Jermaine wanted to tell him that he was the whole world to her, but, sitting there as naked as the day she was born, she was suddenly overwhelmed by shyness.
She realised that Lukas had seen her shyness when, 'Come here,' he breathed, and took her gently into his arms and held her, her breasts pressed against his hair roughened naked chest. Then, gently, he put her from him. That wasn't such a great idea,' he admitted with a crooked kind of grin. And holding her firmly by her upper arms, he admitted, 'Being with you here, like this, is just too much, sweetheart. I'm having trouble thinking straight.' Determinedly he moved away from her, and, when all Jermaine wanted to do was to lie with him through the night, he said, 'If you care anything for me, my love, meet me tomorrow—away from this room...' He paused, then
smiled. 'I'll wait for you on our bench. Do you know where I mean?'
'By the bridge, the brook?' she answered huskily.

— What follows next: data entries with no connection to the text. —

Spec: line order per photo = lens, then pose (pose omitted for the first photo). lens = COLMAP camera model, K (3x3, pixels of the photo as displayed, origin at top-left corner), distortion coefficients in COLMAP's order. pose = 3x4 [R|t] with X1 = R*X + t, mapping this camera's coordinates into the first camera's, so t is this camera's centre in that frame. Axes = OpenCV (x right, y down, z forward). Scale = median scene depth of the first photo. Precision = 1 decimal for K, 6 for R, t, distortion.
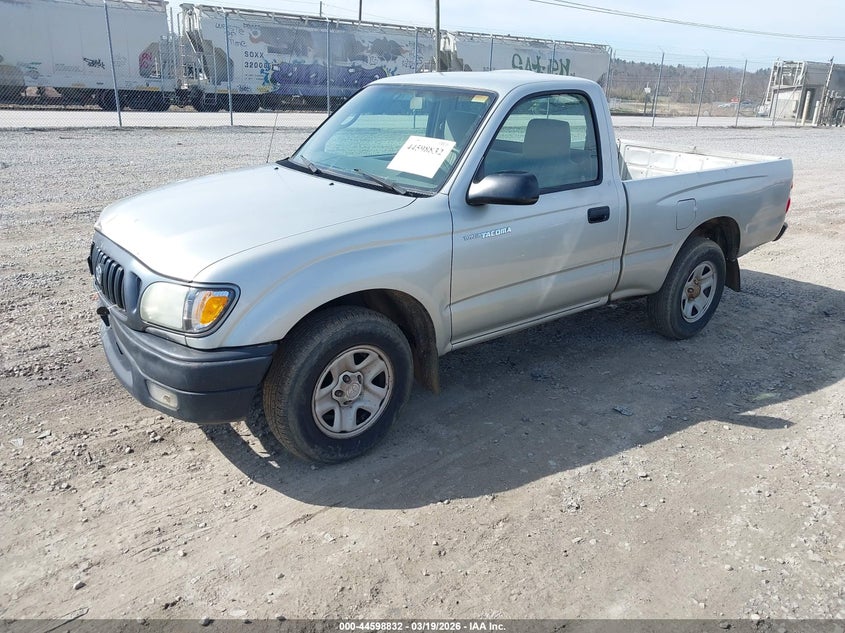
lens RADIAL K [[646.2, 0, 422.5], [0, 646.2, 316.5], [0, 0, 1]] dist [0.008475, 0.011654]
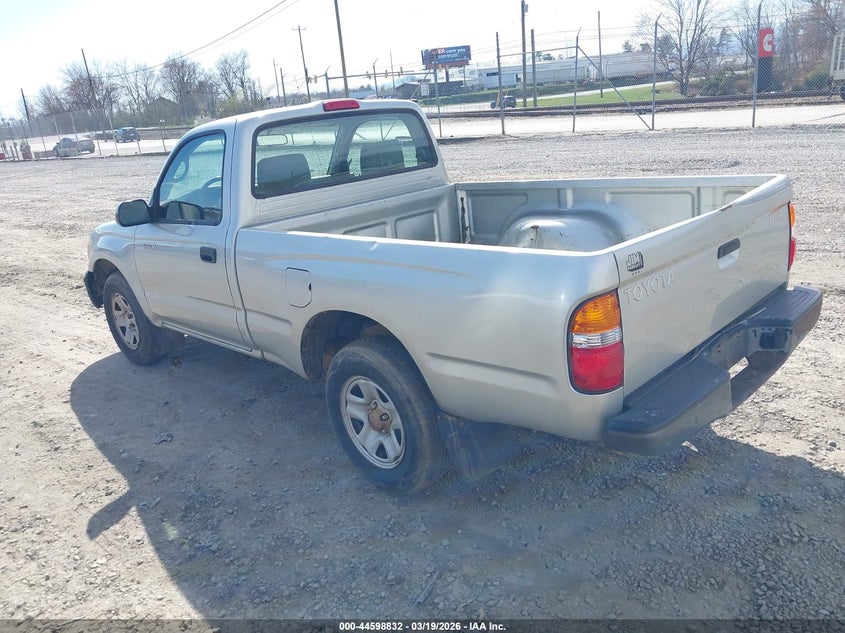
lens RADIAL K [[646.2, 0, 422.5], [0, 646.2, 316.5], [0, 0, 1]] dist [0.008475, 0.011654]
pose [[0.109994, 0.246159, -0.962968, 1.367575], [-0.233474, 0.948137, 0.215700, -0.380745], [0.966122, 0.201102, 0.161761, 1.244434]]
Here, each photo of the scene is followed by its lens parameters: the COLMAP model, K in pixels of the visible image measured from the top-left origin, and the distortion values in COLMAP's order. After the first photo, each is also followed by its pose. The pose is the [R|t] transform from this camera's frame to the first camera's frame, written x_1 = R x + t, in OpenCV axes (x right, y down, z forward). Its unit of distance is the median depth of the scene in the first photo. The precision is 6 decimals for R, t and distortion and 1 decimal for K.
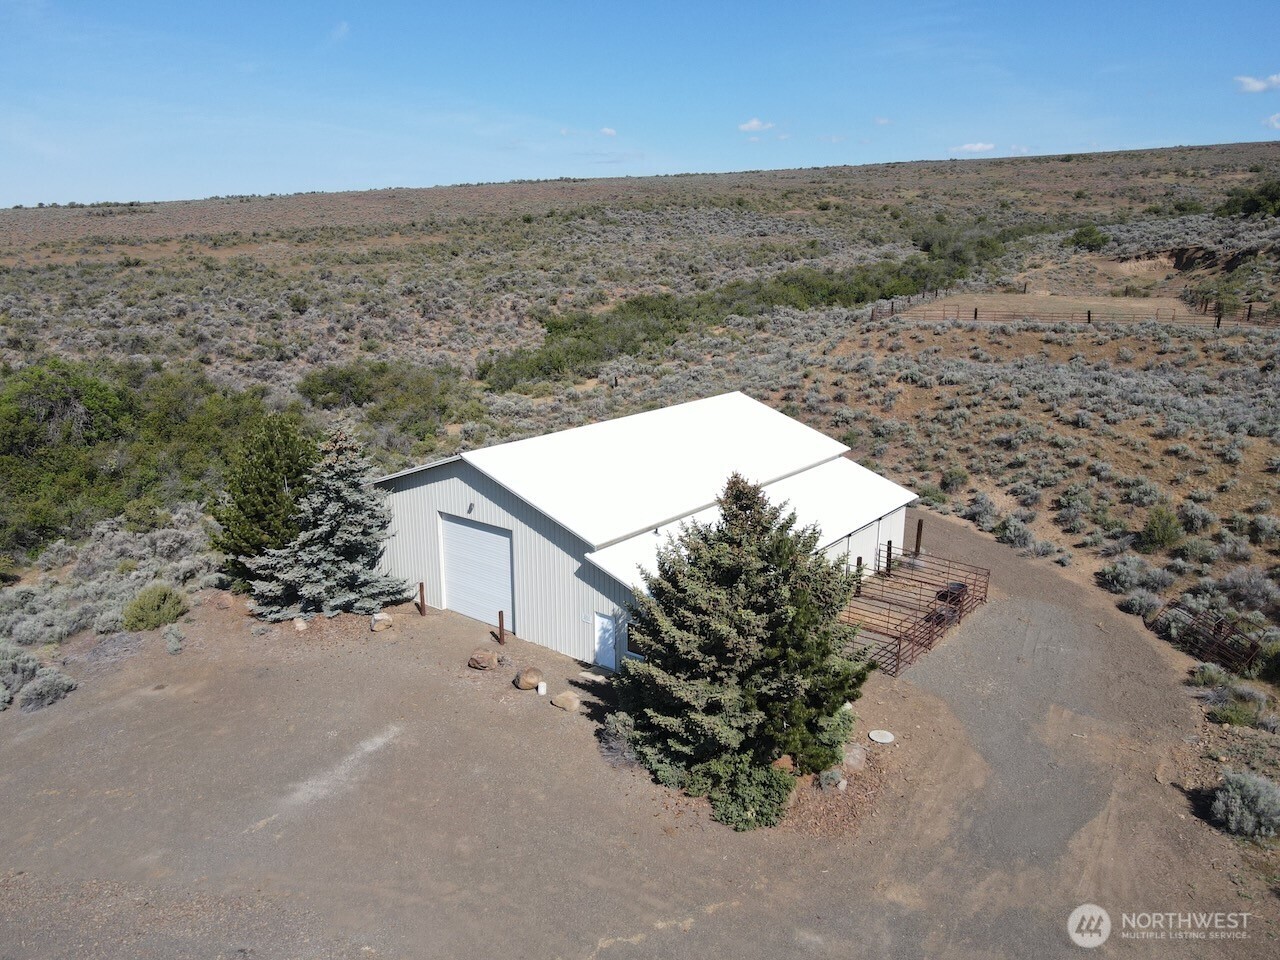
lens RADIAL K [[922.3, 0, 634.5], [0, 922.3, 479.6], [0, 0, 1]] dist [-0.008563, 0.028808]
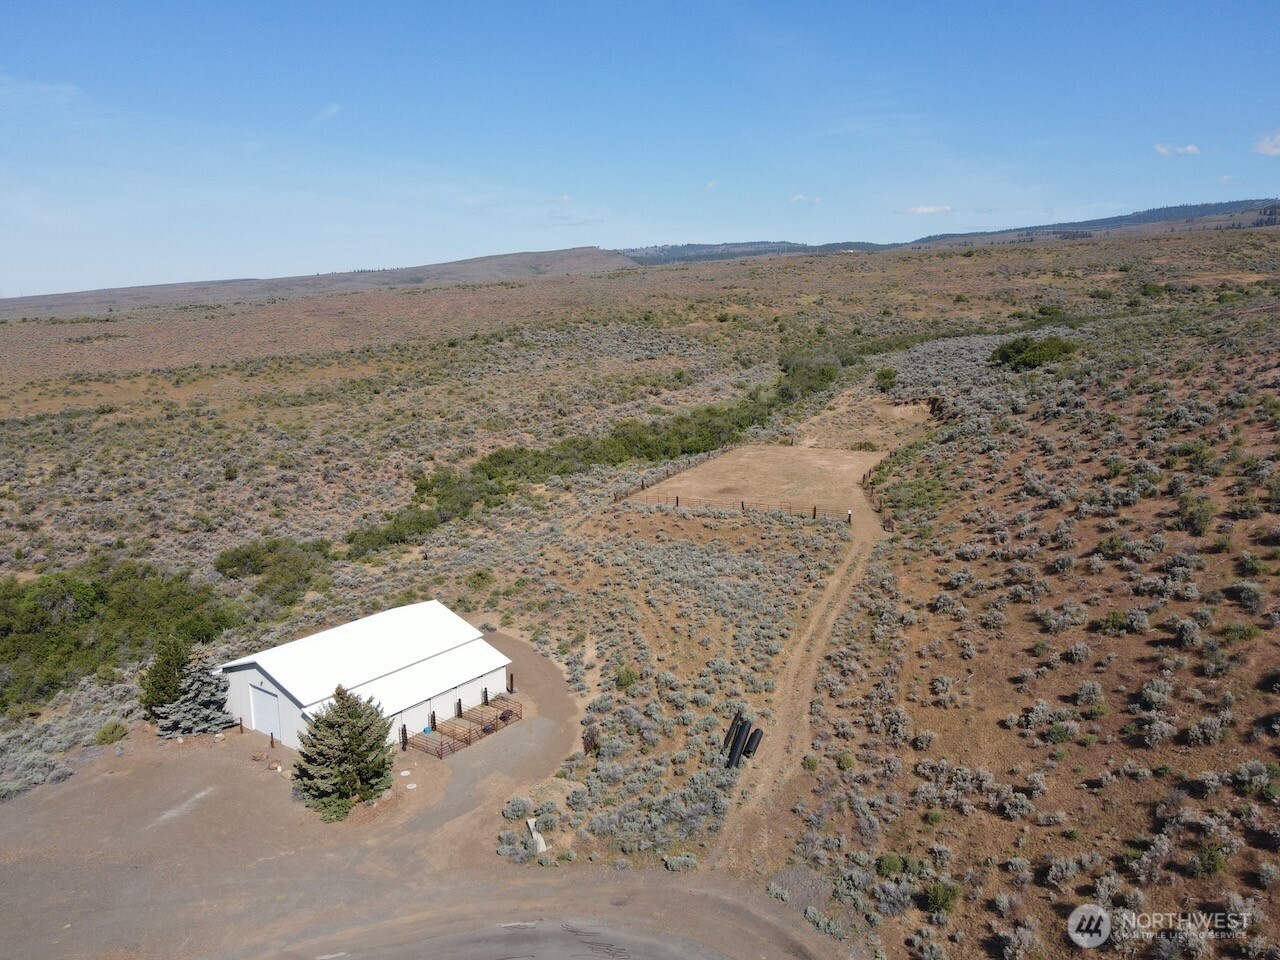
lens RADIAL K [[922.3, 0, 634.5], [0, 922.3, 479.6], [0, 0, 1]] dist [-0.008563, 0.028808]
pose [[0.999624, -0.013678, 0.023754, 0.436206], [0.015081, 0.998088, -0.059944, -0.203149], [-0.022889, 0.060279, 0.997919, -0.803995]]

'Nine sharp,' he said, then changed his mind. 'No, I can't wait that long. Eight-thirty?'
Jermaine desperately wanted to say 'eight,' but her heart was pounding wildly and—was Lukas saying he cared about her?—she wasn't thinking very straight herself. 'Half past eight,' she agreed.
'Oh, my darling,' he groaned, every bit as if he had gleaned from her agreement to meet him that care she did. 'I'm going,' he said firmly. 'While I still can.' He looked at her, and Jermaine folded her arms defensively in front of her bare breasts. 'You're absolutely exquisite,' he said softly, quickly kissed her— and was gone.
CHAPTER NINE
Jermaine barely slept that night. Yet even awake she felt as if she was dreaming. 'Our bench' Lukas had said. Their bench. If she was dreaming, what a wonderful, wonderful dream it was.